DATA FOR PROCESSING:
....................
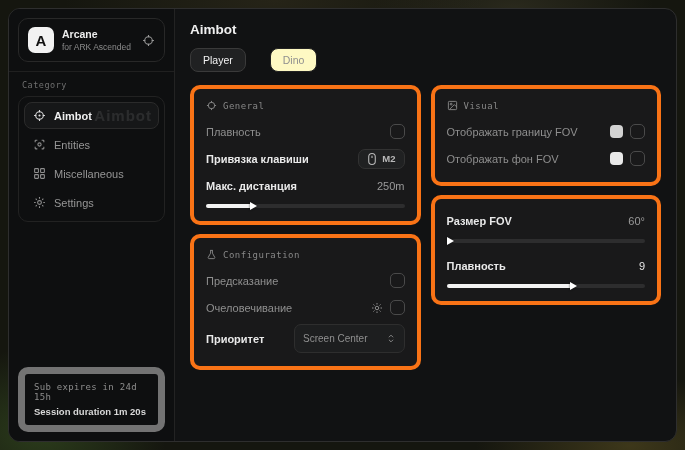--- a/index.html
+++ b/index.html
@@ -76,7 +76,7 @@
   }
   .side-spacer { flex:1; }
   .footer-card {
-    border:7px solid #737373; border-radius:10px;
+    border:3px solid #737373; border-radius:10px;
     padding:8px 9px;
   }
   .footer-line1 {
....................
WHAT THE TASK ASKS: Write down every line of the data above that includes the string "solid".

RESPONSE TO THE EXERCISE:
-    border:7px solid #737373; border-radius:10px;
+    border:3px solid #737373; border-radius:10px;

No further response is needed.